The late Vincent O’Brien, who died in 2009 at the age of 92, achieved unsurpassed success in horse racing, both National Hunt and Flat. Before he turned his attention to training on the Flat in the late 1950s, he’d already won the Grand National three times in succession, with three different horses.

Impressive though his Grand National record is, O’Brien was arguably unlucky not to have won the world famous steeplechase more often. His first runner in the race, Royal Tan, ridden by his brother, Phonsie, in 1951, finished second to Nickel Coin after nearly unseating his rider at the final fence. In 1952, the same horse unseated Phonsie O’Brien at the same fence when clear third behind Teal and Legal Joy.

In any event, O’Brien recorded is first National win in 1953 with the eight-year-old Early Mist, owned, like Royal Tan, by Joe Griffin and ridden by Bryan Marshall. Early Mist had fallen at the first fence in the 1952 Grand National, when trained by Jimmy Rank, but O’Brien told “Mincemeat Joe”, as his owner was affectionately known, that his horse could win the race in 1953. Griffin backed Early Mist to win £100,000 and duly collected after the 20/1 chance led for most of the second circuit and won by 20 lengths from Mont Tremblant.

Royal Tan, who had been absent during the 1952/53 season with leg trouble, finally came good over the National fences in 1954. Bryan Marshall rode a superb waiting race on the ten-year-old, delaying his challenge until the final fence, and although Tudor Line, ridden by George Slack, closed all the way up the run-in Royal Tan held on to win by a neck.

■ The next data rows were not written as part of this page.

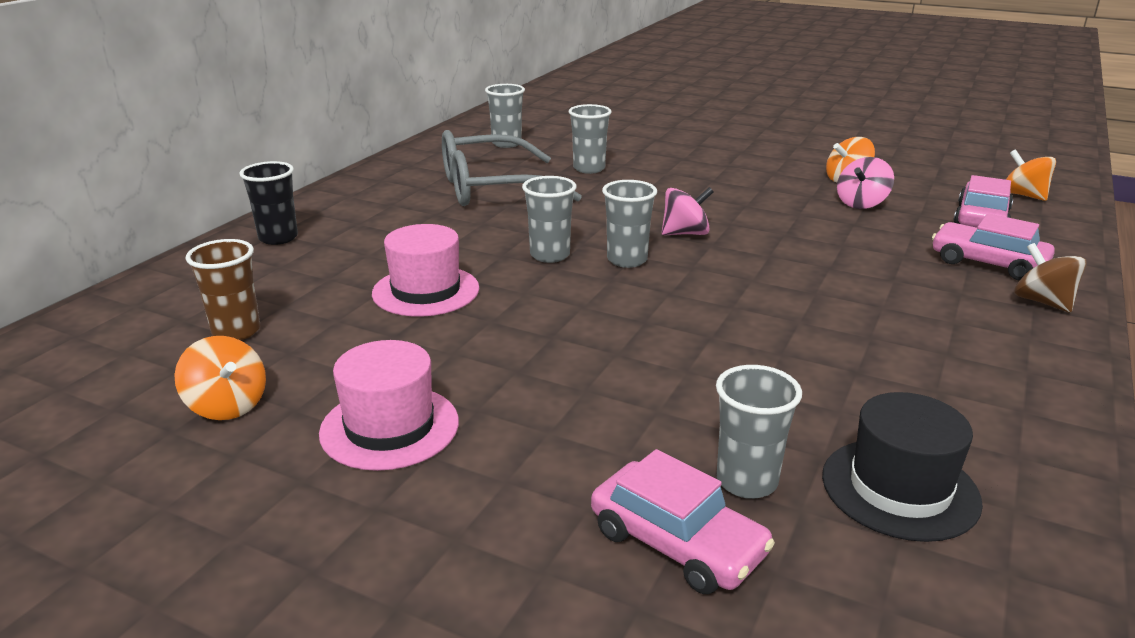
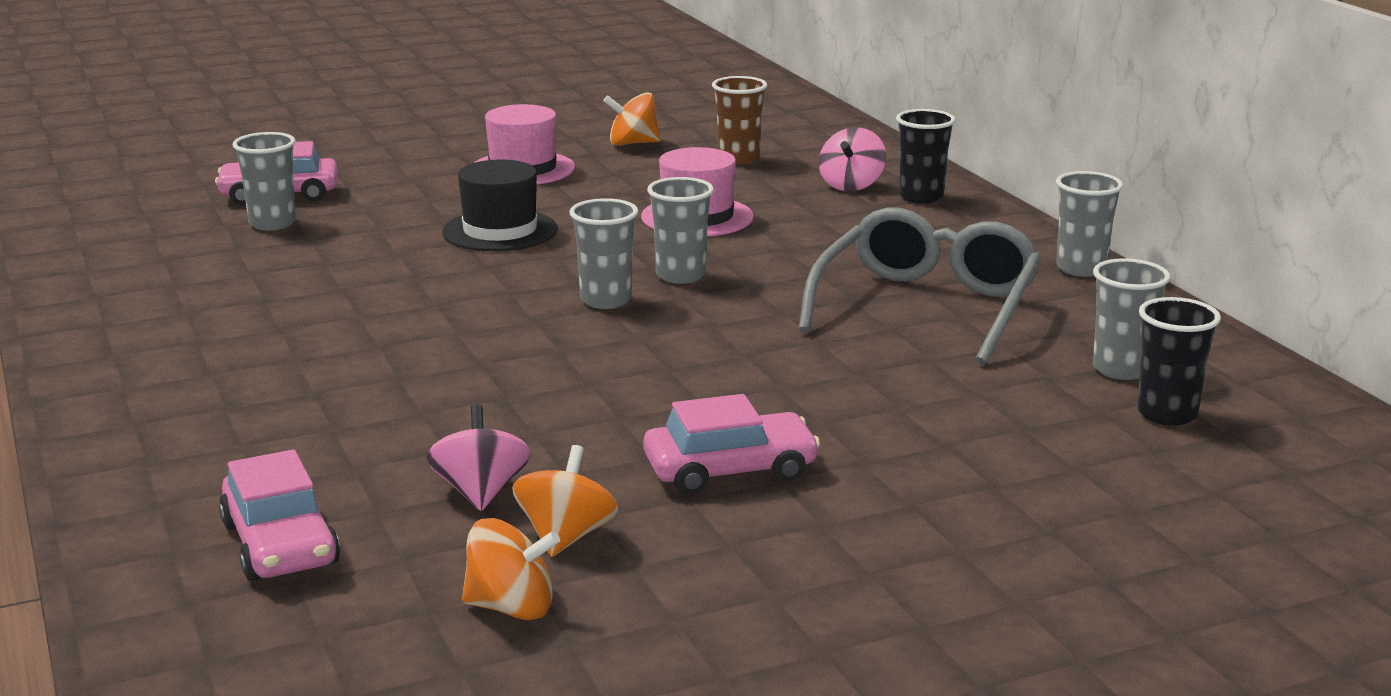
camera: 130 degrees right, 5 degrees down
grey cup [568,104,612,174] -> grey cup moved to [1056,171,1123,277]
pink spinning top [662,187,714,235] -> pink spinning top moved to [819,127,886,191]
black hat [822,392,983,542] -> black hat moved to [442,160,558,251]
pink car [932,213,1055,280] -> pink car moved to [644,394,820,495]
orange spinning top [1006,149,1056,201] -> orange spinning top moved to [462,518,560,620]
brown spinning top [1014,243,1087,313] -> none
none -> black cup [1137,297,1221,425]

O’Brien won his third, and final, National in 1955 with Quare Times, owned by Cecily Welman and ridden by Pat Taafe. The nine-year-old had won his first race, the National Hunt Chase at the Cheltenham Festival, in 1954 and was one of four entries from the yard, which also included Early Mist and Royal Tan. However, Quare Times was the only one to appreciate the heavy going, made so by torrential rain – which nearly caused the abandonment of the race – and strode clear in the closing stages to beat the luckless Tudor Line by 12 lengths.